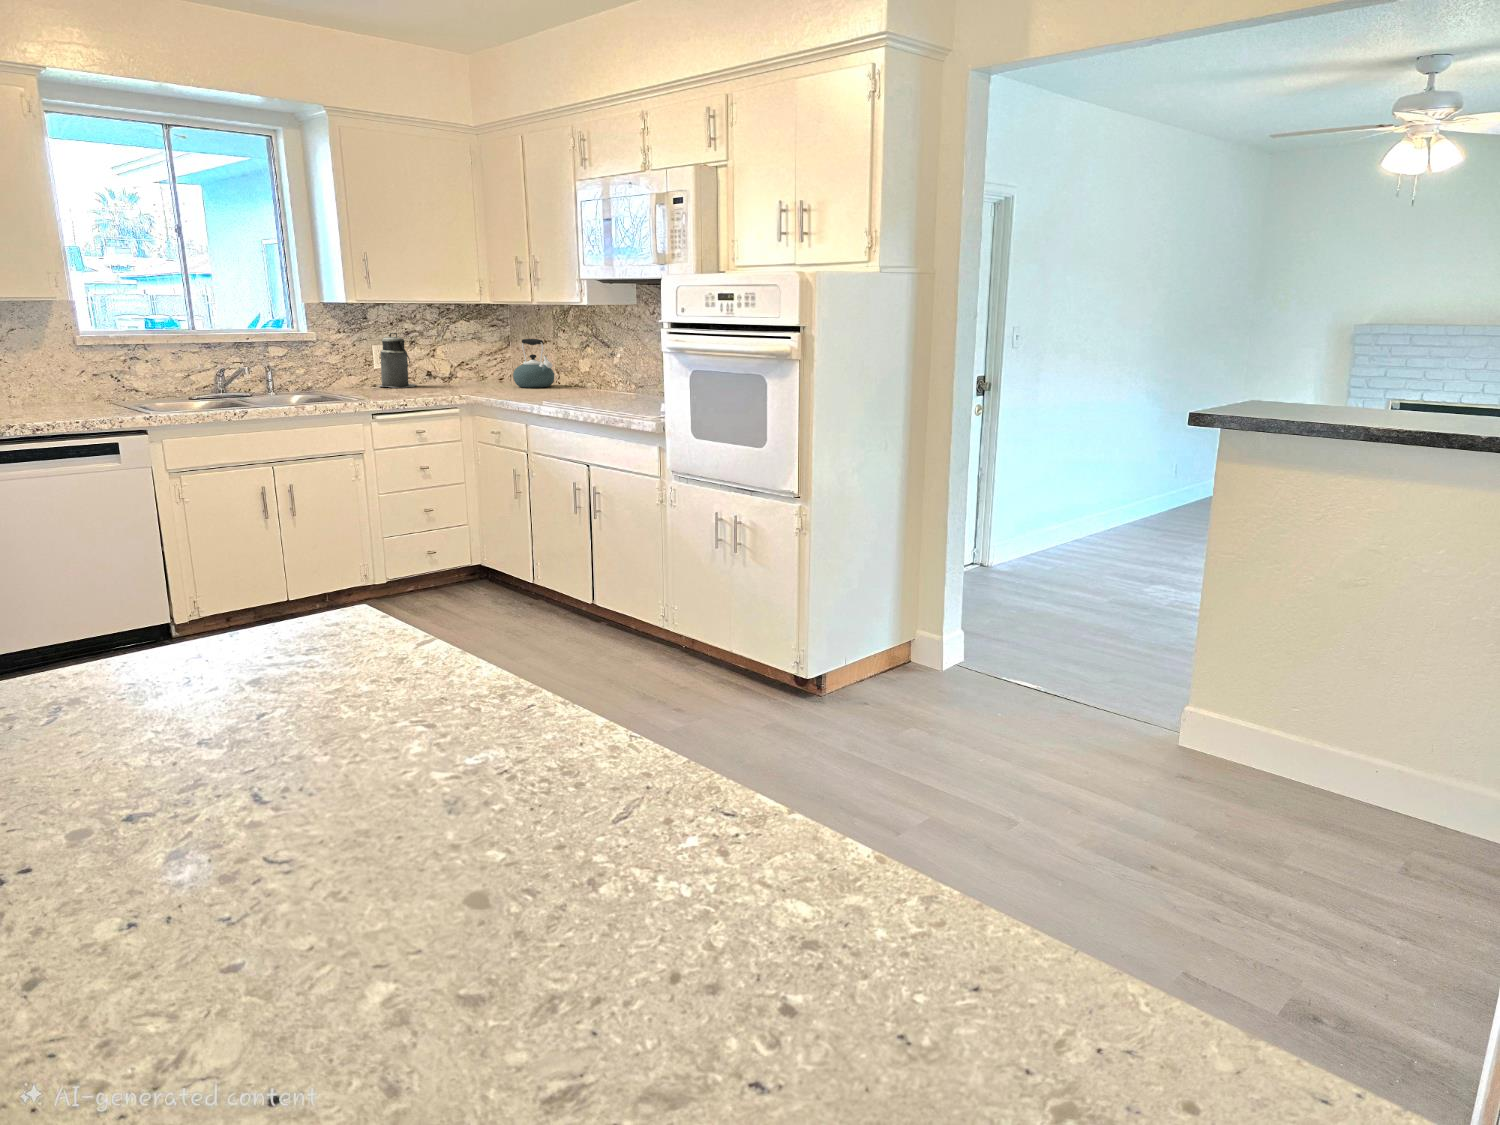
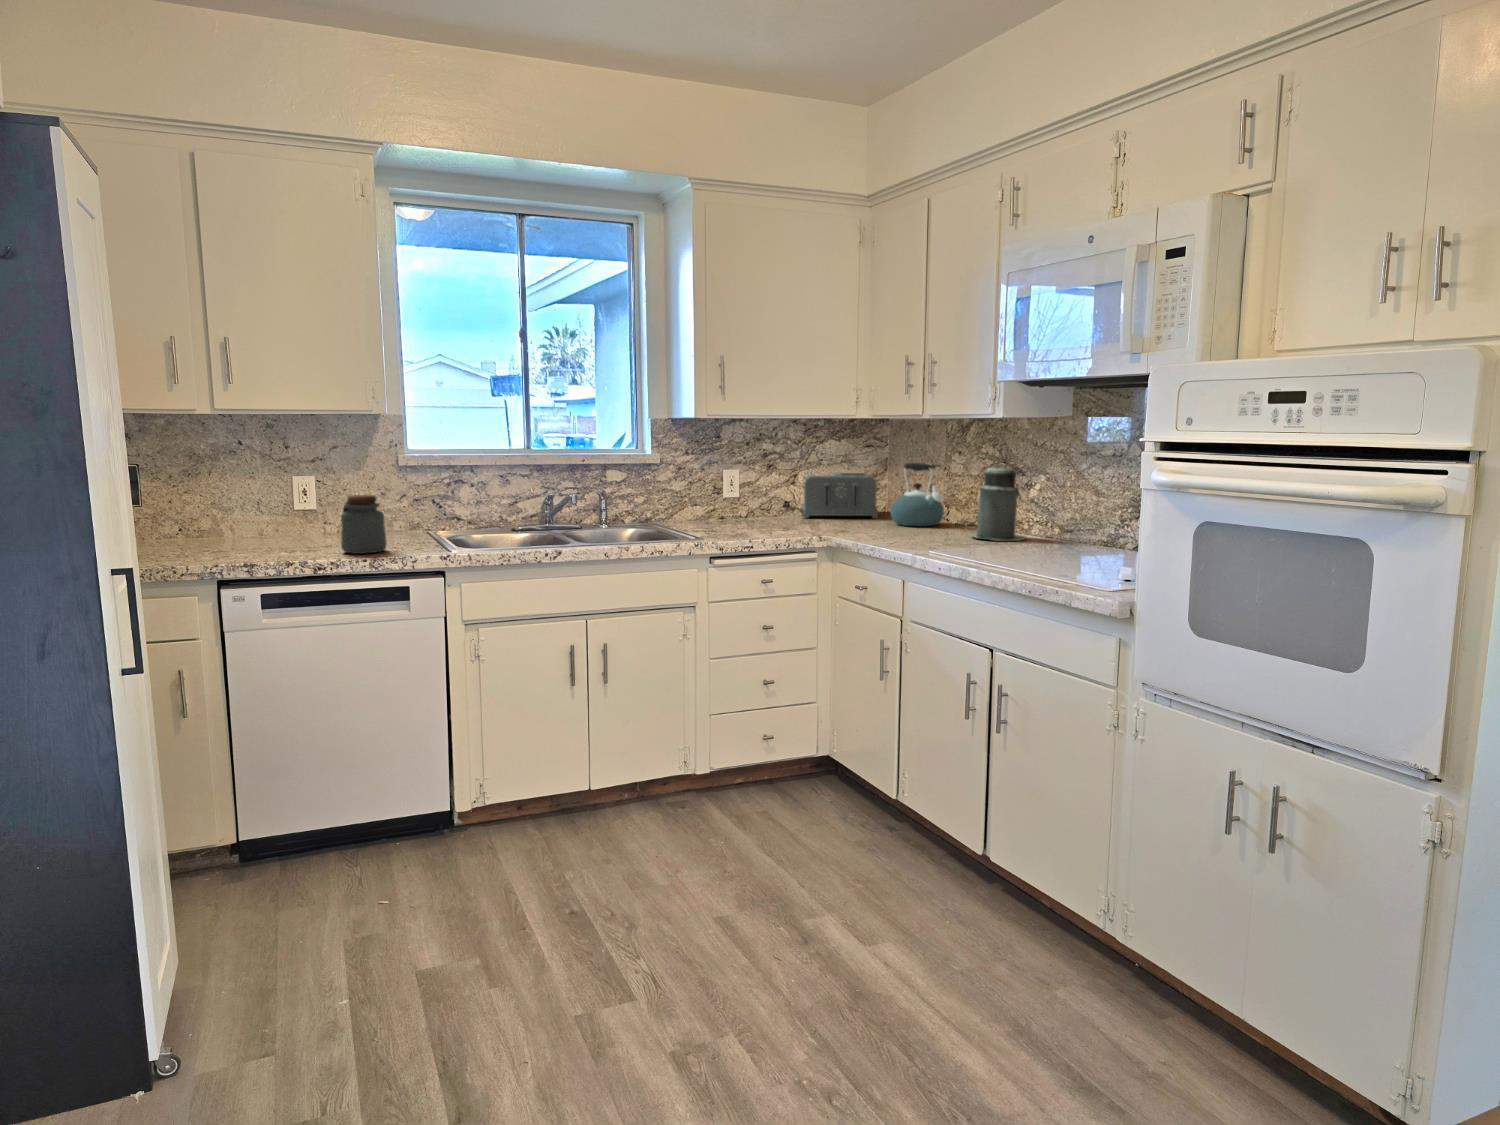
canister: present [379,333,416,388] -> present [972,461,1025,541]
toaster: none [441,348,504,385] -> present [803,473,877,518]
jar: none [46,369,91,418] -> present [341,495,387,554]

■ ■ ■ ■ ■ ■ ■

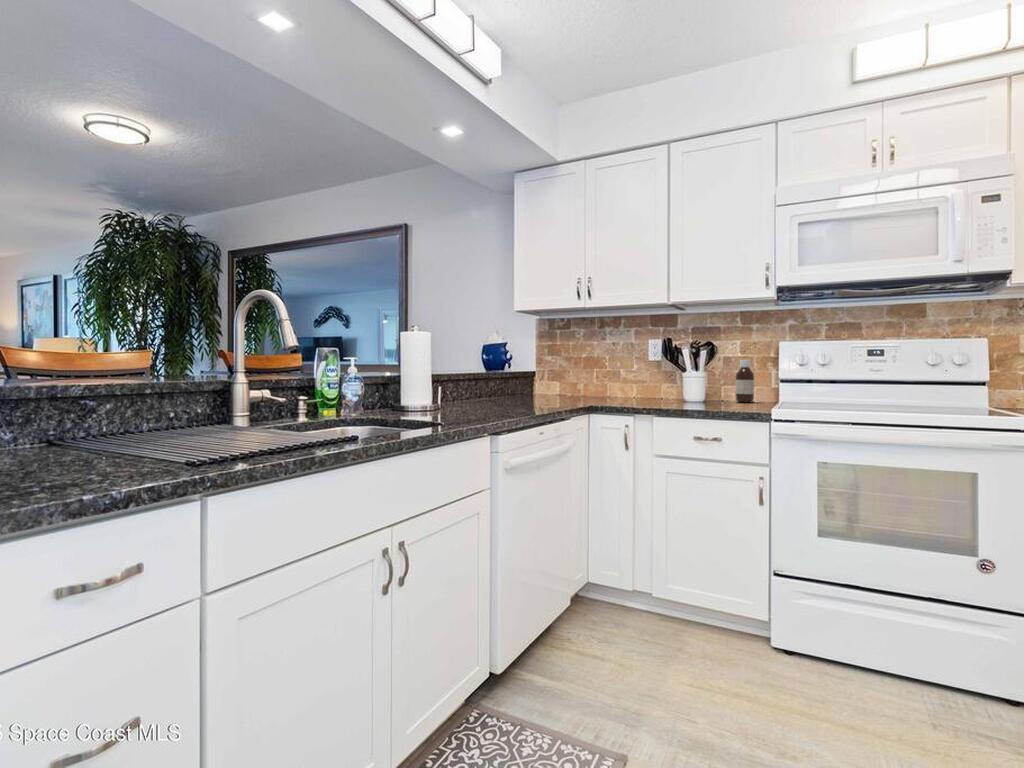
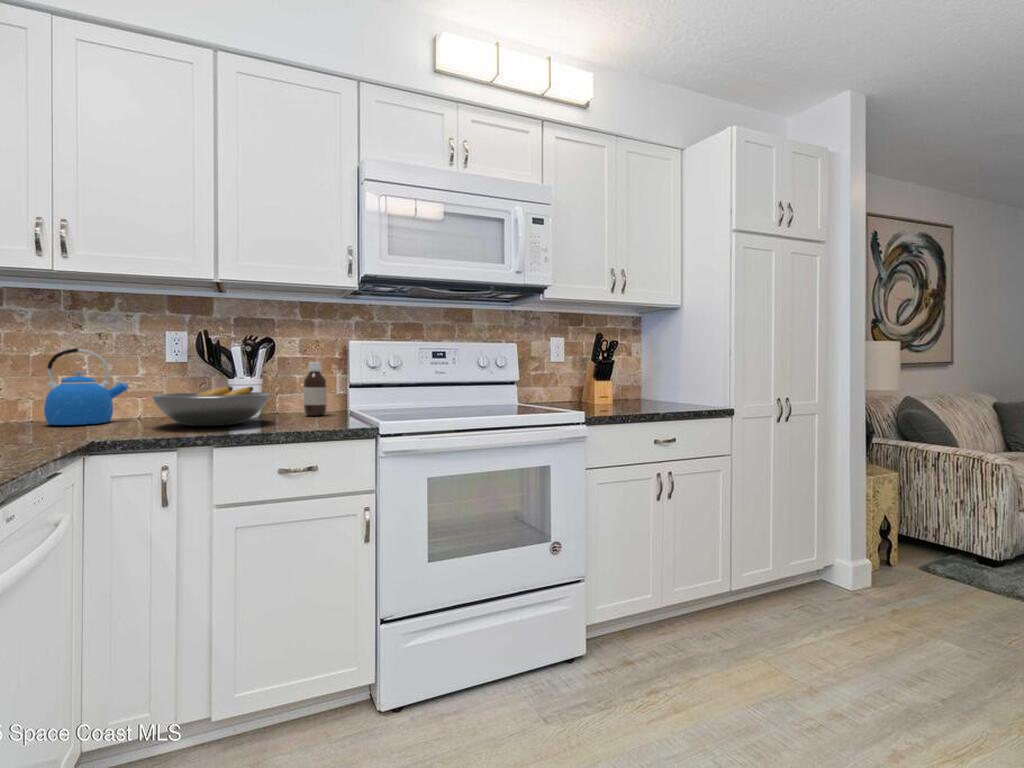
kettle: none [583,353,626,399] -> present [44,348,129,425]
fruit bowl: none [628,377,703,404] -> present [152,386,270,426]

■ ■ ■ ■ ■ ■ ■

Aim of the task:
From the line holding "toaster: none [441,348,504,385]" to the line holding "jar: none [46,369,91,418]", inclusive, restate each line above exactly as written.

Problem solution:
toaster: none [441,348,504,385] -> present [803,473,877,518]
jar: none [46,369,91,418] -> present [341,495,387,554]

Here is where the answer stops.